A recent New York Times op-ed piece discussed one man’s decision to not pay back his student loans. It seems a growing number of graduates are choosing to follow suit. The reasons vary, but regardless of the justification there are still consequences, and ultimately graduates must make an informed choice.
There is certainly a moral debate to be had about whether a graduate is entitled to refuse to pay back what they promised to borrow, but what are the actual ramifications of simply refusing to pay, and more specifically, not seeking out any discharge options either?
Refusing to pay your student loans means facing lifelong financial ramifications in virtually every area of your life. Defaults on student loans are reported to the credit bureaus, and as a result, your credit score will be negatively affected.
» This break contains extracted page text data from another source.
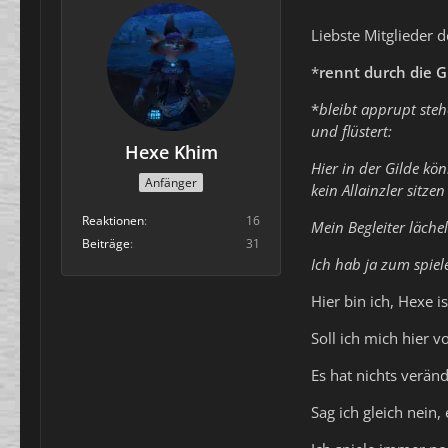
Liebste Mitglieder d
*
rennt durch die G
*
bleibt apprupt steh
und flüstert:
Hexe Khim
Hier in der Gilde kö
Anfänger
kein Allainzler sitzen
Reaktionen
16
Mein Begleiter läche
Beiträge
31
Ich hab ja zum spiel
Hier bin ich, Hexe i
Soll ich mich hier 
Es hat nichts verän
Sag ich gleich nein, 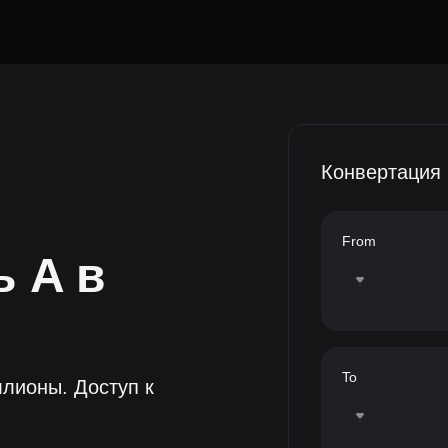
Конвертация
From
ть
A
в
To
лионы. Доступ к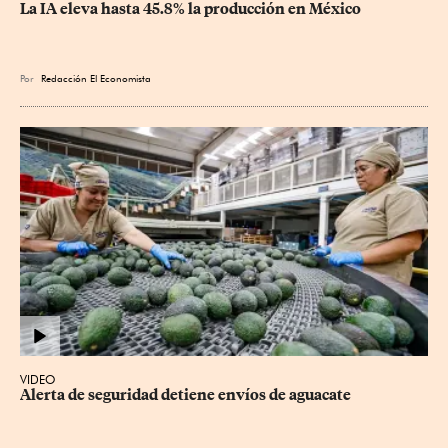
La IA eleva hasta 45.8% la producción en México
Por
Redacción El Economista
VIDEO
Alerta de seguridad detiene envíos de aguacate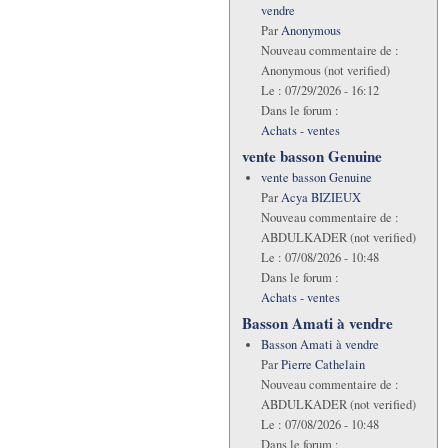
vendre
Par
Anonymous
Nouveau commentaire de :
Anonymous (not verified)
Le :
07/29/2026 - 16:12
Dans le forum :
Achats - ventes
vente basson Genuine
vente basson Genuine
Par
Acya BIZIEUX
Nouveau commentaire de :
ABDULKADER (not verified)
Le :
07/08/2026 - 10:48
Dans le forum :
Achats - ventes
Basson Amati à vendre
Basson Amati à vendre
Par
Pierre Cathelain
Nouveau commentaire de :
ABDULKADER (not verified)
Le :
07/08/2026 - 10:48
Dans le forum :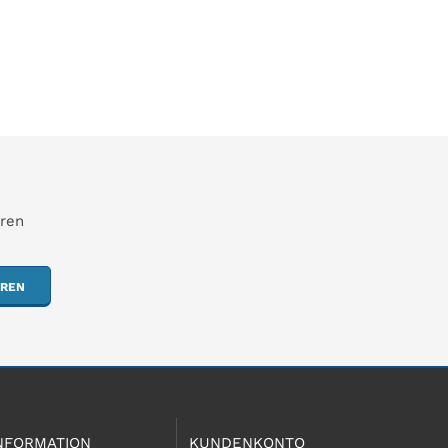
hren
EREN
NFORMATION
KUNDENKONTO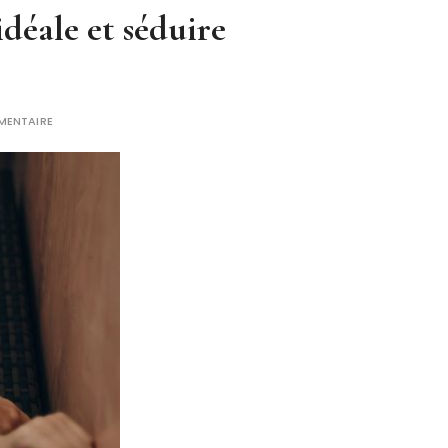
idéale et séduire
MENTAIRE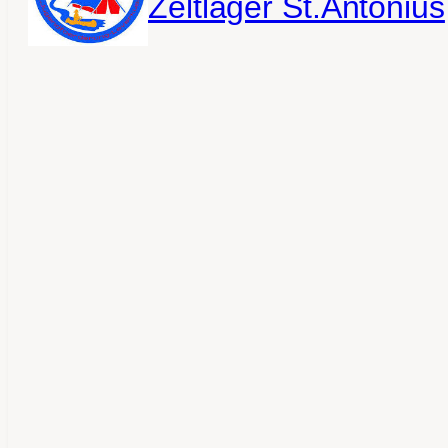
Zeltlager St.Antonius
A negative credit score can affect your ability to start your own business, obtain a job, rent an apartment, or buy a house.
In addition, when you refuse to pay your loans, both federal and private lenders will attempt to collect the debt. You will face endless calls from collection agencies attempting to extract payments, and the cost of the collection can be added to your outstanding balance. Further, the Education Department can withhold money from your tax refund, social security, and other federal payments in an effort to collect on this debt.
Both federal and private lenders also have the option to garnish wages. The federal government does not need a judgment to garnish wages, but a private lender must initiate a lawsuit in order to proceed with garnishment.
While refusing to pay your student loans certainly is your choice, the consequences of that choice will be far reaching, making it incredibly difficult to lead a financially stable life.